Information given START

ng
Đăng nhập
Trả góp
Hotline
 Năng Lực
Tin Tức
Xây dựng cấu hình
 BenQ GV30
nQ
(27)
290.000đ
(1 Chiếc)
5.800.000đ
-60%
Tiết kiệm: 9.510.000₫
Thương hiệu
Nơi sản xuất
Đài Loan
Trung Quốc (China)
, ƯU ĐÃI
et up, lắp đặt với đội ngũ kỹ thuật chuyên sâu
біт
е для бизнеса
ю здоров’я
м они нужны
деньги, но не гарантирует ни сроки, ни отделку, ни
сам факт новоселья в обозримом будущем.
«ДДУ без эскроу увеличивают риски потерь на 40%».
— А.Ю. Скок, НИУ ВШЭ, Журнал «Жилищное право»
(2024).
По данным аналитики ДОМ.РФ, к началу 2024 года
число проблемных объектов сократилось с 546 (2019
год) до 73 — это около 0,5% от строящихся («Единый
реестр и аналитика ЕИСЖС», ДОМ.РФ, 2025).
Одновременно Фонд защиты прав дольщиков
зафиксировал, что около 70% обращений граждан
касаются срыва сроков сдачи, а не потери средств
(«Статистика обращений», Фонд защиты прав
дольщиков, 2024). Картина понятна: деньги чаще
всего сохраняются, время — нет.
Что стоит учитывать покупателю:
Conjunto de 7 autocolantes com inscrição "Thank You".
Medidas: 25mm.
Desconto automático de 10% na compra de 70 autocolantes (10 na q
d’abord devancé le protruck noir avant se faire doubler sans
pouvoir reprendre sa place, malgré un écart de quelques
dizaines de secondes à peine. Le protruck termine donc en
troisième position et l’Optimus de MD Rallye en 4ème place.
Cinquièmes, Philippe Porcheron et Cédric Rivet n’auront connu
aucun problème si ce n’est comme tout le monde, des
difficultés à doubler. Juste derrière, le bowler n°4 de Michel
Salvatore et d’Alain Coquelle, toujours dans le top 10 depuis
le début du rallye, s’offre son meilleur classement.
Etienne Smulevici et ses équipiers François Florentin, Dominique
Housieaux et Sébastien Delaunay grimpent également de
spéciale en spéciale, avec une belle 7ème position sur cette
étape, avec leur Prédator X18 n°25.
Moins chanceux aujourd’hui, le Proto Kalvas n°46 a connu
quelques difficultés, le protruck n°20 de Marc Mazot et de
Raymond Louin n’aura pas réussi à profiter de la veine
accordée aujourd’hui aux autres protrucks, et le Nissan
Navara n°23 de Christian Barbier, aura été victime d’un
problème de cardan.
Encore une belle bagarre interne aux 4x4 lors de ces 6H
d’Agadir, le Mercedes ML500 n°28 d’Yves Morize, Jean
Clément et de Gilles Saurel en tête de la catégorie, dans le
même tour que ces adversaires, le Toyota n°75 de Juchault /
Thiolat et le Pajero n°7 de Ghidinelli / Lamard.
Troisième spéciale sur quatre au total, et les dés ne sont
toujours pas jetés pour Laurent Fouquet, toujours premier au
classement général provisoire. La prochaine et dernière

Information given END

▸ **Job item**
Copy out the lines above with "spéciale" in them.

▸ **Written reply**
spéciale en spéciale, avec une belle 7ème position sur cette
Troisième spéciale sur quatre au total, et les dés ne sont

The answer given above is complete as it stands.